§ **ASSIGNMENT**
Apart from the images, reproduce every record word for word.

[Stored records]
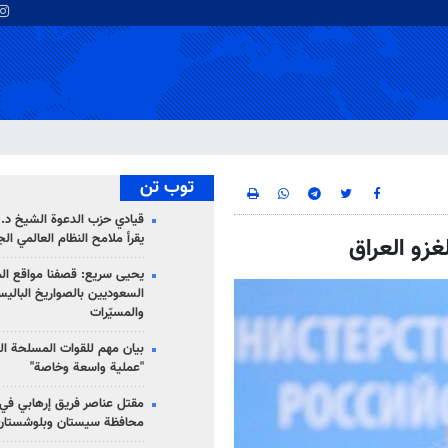
توب تن
قيادي حزب الدعوة الشيخ د. 
يقرأ ملامح النظام العالمي ال
غزو العراق
يحيى سريع: قصفنا مواقع الم
السعوديين بالصواريخ الباليس
والمسيّرات
بيان مهم للقوات المسلحة ال
"عملية واسعة وخاصة"
مقتل عناصر فريق إرهابي في
محافظة سيستان وبلوشستان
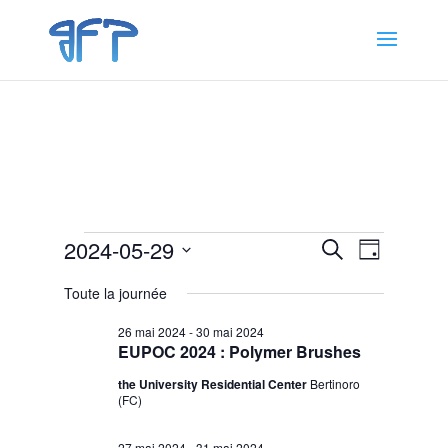
Évènements
Recherche
Navigat
2024-05-29
Recherche
Jour
de
et
for
Sélectionnez
vues
navigation
Toute la journée
29
une
Évènem
de
date.
mai
26 mai 2024
-
30 mai 2024
vues
EUPOC 2024 : Polymer Brushes
2024
Évènemen
the University Residential Center
Bertinoro
(FC)
27 mai 2024
-
31 mai 2024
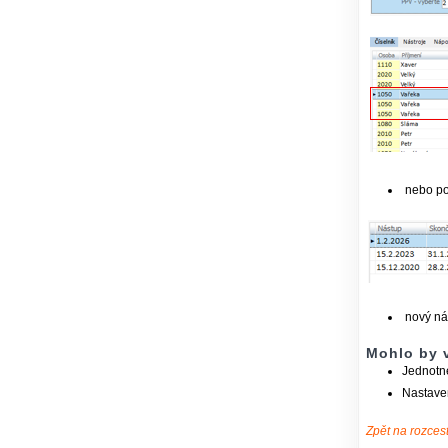
nebo po
nový ná
Mohlo by v
Jednotn
Nastave
Zpět na rozcest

§ **SOLUTION FOR THIS EXERCISE**
توب تن
قيادي حزب الدعوة الشيخ د. 
يقرأ ملامح النظام العالمي ال
غزو العراق
يحيى سريع: قصفنا مواقع الم
السعوديين بالصواريخ الباليس
والمسيّرات
بيان مهم للقوات المسلحة ال
"عملية واسعة وخاصة"
مقتل عناصر فريق إرهابي في
محافظة سيستان وبلوشستان
Évènements
Recherche
Navigat
2024-05-29
Recherche
Jour
de
et
for
Sélectionnez
vues
navigation
Toute la journée
29
une
Évènem
de
date.
mai
26 mai 2024
-
30 mai 2024
vues
EUPOC 2024 : Polymer Brushes
2024
Évènemen
the University Residential Center
Bertinoro
(FC)
27 mai 2024
-
31 mai 2024
nebo po
nový ná
Mohlo by v
Jednotn
Nastave
Zpět na rozcest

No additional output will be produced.